Steve Tshwete

Stephen (Steve) Vukile Tshwete, South African politician

Born: 12 November, 1938, in Springs, South Africa

Died: 26 April, 2002, aged 63

STEVE Tshwete, who has died of pneumonia after a short illness, was one of the more colourful members of the African National Congress and the government of South Africa.

He was imprisoned on Robben Island with Nelson Mandela, became political commissar of the ANC’s guerrilla wing, Umkhonto we Sizwe (Spear of the Nation), and finally established a reputation as a strong-willed reformer of the demoralised South African Police Service.

However, Tshwete, a gravelly-voiced, whisky-drinking, tough-talking pipesmoker, said that if apartheid had not got in the way his biggest ambition would have been to play rugby and cricket for his country. During his 15 years on Robben Island he organised the prisoners into four rugby teams, which played each other in a league.

It is possible that he will be best remembered for his role as the ANC sports commissar who helped the then whites-only sports bodies re-enter international sport well before majority rule was established at the first all-race general election in 1994.

Ali Bacher, the former Springbok cricketer and director of the former all-white South African Cricket Board, became a close friend of Tshwete when the two worked together to reform cricket from 1990 onwards and prepare for the return to international test cricket. "I will miss Steve as a true friend," said Dr Bacher on learning of Tshwete’s death. "He devoted his whole life to the freedom of all the people of South Africa."

Steve Vukile Tshwete was born in Springs, a gold-mining town near Johannesburg. But his parents moved back to Peelton, a black township near King William’s Town in the Eastern Cape, while he was still a baby.

Despite the many obstacles raised by apartheid, he obtained a degree in philosophy and English from the University of South Africa and was an enthusiastic rugby and cricket player in the blacks-only leagues of the Eastern Cape.

After the banning in 1960 of the ANC by the then prime minister, Hendrik Verwoerd, he became national secretary of the African Students Association, an ANC front chaired by Thabo Mbeki. The two men were to maintain a close relationship for the rest of Tshwete’s life.

In 1963 Tshwete was convicted on charges of sabotage and sent to Robben Island for 15 years. The dust and the glare of the lime quarries where the prisoners worked severely damaged his eyes, and for many years he wore distinctive spectacles with lenses that resembled the bottom of Coca Cola bottles.

After release in 1979, he played a major role in the formation of the United Democratic Front, a facade for the banned ANC. He became chairman of the UDF and the Eastern Cape but was then issued with a restriction order limiting his movements.

In 1985 he went underground, fled to Zambia and re-joined the exiled ANC. He was sent for military training in the Soviet bloc and returned to Zambia to become political commissar of Umkhonto we Sizwe. He was removed from the post after advocating hitting "soft targets" - ie white civilians - in white-ruled South Africa.

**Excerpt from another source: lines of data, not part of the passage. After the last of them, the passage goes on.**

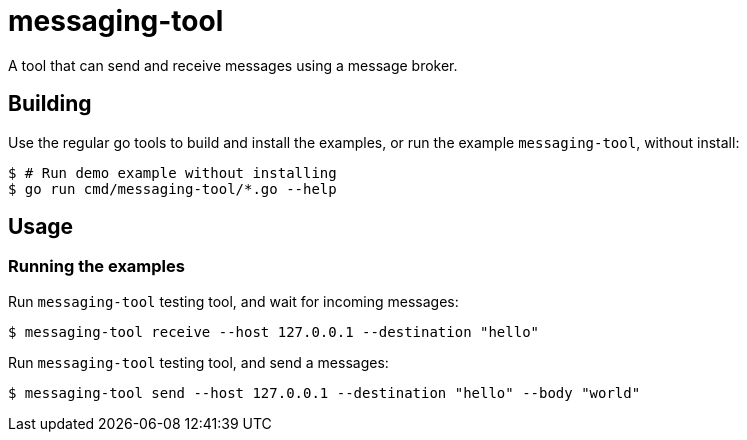 = messaging-tool

A tool that can send and receive messages using a message broker.

== Building

Use the regular go tools to build and install the examples, or run the
example `messaging-tool`, without install:

``` Bash
$ # Run demo example without installing
$ go run cmd/messaging-tool/*.go --help
```

== Usage

=== Running the examples

Run `messaging-tool` testing tool, and wait for incoming messages:
``` Bash
$ messaging-tool receive --host 127.0.0.1 --destination "hello"
```

Run `messaging-tool` testing tool, and send a messages:
``` Bash
$ messaging-tool send --host 127.0.0.1 --destination "hello" --body "world"
```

When the ANC returned to South Africa in 1990 he played a key role in negotiations with the National Party government. He was appointed national organiser of the ANC and played a prominent part in the quest for racial unity in sport. He worked with Ali Bacher and in 1992 accompanied the then all-white South African cricket team to Australia to take part in the World Cup.

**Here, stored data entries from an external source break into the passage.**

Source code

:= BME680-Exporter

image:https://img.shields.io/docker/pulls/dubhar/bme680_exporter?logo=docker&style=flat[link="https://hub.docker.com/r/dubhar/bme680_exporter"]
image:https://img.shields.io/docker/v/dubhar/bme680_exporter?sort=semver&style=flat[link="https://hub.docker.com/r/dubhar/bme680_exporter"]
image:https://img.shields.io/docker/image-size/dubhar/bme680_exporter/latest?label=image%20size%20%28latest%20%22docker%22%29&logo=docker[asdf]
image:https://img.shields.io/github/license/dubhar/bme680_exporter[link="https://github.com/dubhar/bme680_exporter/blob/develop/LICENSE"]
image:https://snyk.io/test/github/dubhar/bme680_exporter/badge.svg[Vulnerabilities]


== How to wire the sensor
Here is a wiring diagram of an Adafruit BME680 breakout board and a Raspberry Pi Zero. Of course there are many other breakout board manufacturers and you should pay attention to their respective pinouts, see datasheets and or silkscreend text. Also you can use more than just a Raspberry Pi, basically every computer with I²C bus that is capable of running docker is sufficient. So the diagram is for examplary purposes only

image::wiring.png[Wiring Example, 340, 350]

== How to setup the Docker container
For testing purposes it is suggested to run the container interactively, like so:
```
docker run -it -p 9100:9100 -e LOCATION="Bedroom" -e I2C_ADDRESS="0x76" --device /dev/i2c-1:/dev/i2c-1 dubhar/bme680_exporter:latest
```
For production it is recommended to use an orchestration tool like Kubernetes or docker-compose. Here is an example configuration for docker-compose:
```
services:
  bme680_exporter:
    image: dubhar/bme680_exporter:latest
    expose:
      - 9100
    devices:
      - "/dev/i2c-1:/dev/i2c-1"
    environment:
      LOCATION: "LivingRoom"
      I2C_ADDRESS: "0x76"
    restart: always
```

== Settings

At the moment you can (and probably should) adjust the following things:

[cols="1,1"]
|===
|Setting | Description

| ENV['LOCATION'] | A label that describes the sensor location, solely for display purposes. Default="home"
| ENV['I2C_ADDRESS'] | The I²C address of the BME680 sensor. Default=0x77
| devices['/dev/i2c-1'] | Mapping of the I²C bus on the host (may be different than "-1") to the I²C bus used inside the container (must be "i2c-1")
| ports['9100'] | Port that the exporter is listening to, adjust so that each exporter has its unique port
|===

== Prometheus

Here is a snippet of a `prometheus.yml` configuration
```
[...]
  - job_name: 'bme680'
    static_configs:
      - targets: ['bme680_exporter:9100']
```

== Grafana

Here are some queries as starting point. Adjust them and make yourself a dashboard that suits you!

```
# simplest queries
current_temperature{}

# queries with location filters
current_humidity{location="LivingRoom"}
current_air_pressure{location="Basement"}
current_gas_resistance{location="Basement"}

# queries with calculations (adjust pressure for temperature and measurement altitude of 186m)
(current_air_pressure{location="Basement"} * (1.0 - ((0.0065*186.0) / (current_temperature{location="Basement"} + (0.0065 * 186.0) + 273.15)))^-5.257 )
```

When Nelson Mandela was elected president in 1994, Tshwete was appointed sports minister and laid the groundwork for the development of sports facilities and opportunities among the country’s black youth. He was appointed safety and security minister in 1999 when his friend, Thabo Mbeki, succeeded Mandela as president.

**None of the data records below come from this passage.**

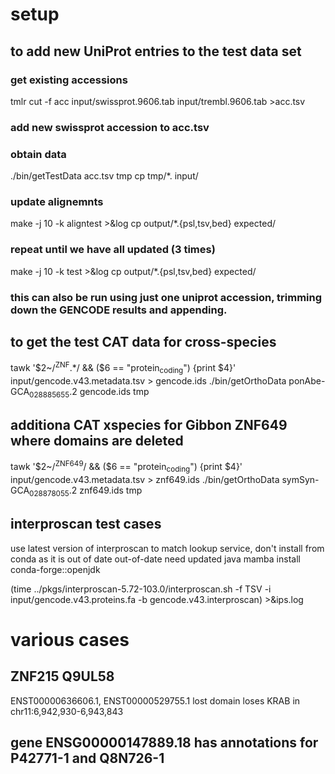 * setup
** to add new UniProt entries to the test data set
*** get existing accessions
tmlr cut -f acc input/swissprot.9606.tab input/trembl.9606.tab >acc.tsv
*** add new swissprot accession to acc.tsv
*** obtain data 
./bin/getTestData acc.tsv tmp
cp tmp/*. input/
*** update alignemnts 
make -j 10 -k aligntest >&log
cp output/*.{psl,tsv,bed} expected/
*** repeat until we have all updated (3 times)
make -j 10 -k test >&log
cp output/*.{psl,tsv,bed} expected/

*** this can also be run using just one uniprot accession, trimming down the GENCODE results and appending.

** to get the test CAT data for cross-species 

# only get ZNFs or the chain files ends up huge
tawk '$2~/^ZNF.*/ && ($6 == "protein_coding") {print $4}' input/gencode.v43.metadata.tsv > gencode.ids
./bin/getOrthoData ponAbe-GCA_028885655.2 gencode.ids tmp


** additiona CAT xspecies for Gibbon ZNF649 where domains are deleted

tawk '$2~/^ZNF649/ && ($6 == "protein_coding") {print $4}' input/gencode.v43.metadata.tsv > znf649.ids
./bin/getOrthoData symSyn-GCA_028878055.2 znf649.ids  tmp

** interproscan test cases
use latest version of interproscan to match lookup service, don't install from
conda as it is out of date out-of-date
need updated java
  mamba install conda-forge::openjdk

  
(time ../pkgs/interproscan-5.72-103.0/interproscan.sh -f TSV -i input/gencode.v43.proteins.fa -b gencode.v43.interproscan) >&ips.log

* various cases

** ZNF215  Q9UL58
ENST00000636606.1, ENST00000529755.1  lost domain
loses KRAB in chr11:6,942,930-6,943,843

** gene ENSG00000147889.18 has annotations for P42771-1 and Q8N726-1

It was something of a poison chalice. His predecessor had been ineffectual and South Africa had gained a reputation of being one of the world’s most violent and crime-infested countries. Tshwete began controversially by suspending publication of crime statistics for a year while he undertook a number of measures to raise police morale and discipline and root out corruption. He secured for the police improved pay, better equipment and more customer-friendly uniforms. He told the police to tear into criminals like bulldogs and avowed: "This is not the time for niceties." By the time he died, he was popularly known as "Mr Fixit" for his success in reinvigorating the police.

However, he dented his reputation in March last year when he accused three senior ANC heavyweights, Cyril Ramaphosa, Tokyo Sexwale and Mathews Phosa, critics of Mbeki, of plotting to topple the president. The plot was later found to be a fiction. Tshwete apologised, but he was unable to erase the blot on his career.

His final illness was something of a mystery. He developed back pains in early March. He was confined to a wheelchair and then to an isolated glass cubicle in a military hospital in Pretoria. His aides said he was unable to communicate in the late stages of his illness and he finally succumbed to pneumonia.

President Mbeki said Tshwete would be give a state funeral, the first since the ANC was elected to power eight years ago.

Tshwete is survived by his wife, Pamela, sons Lindela and Mayihlome and daughter Yonda.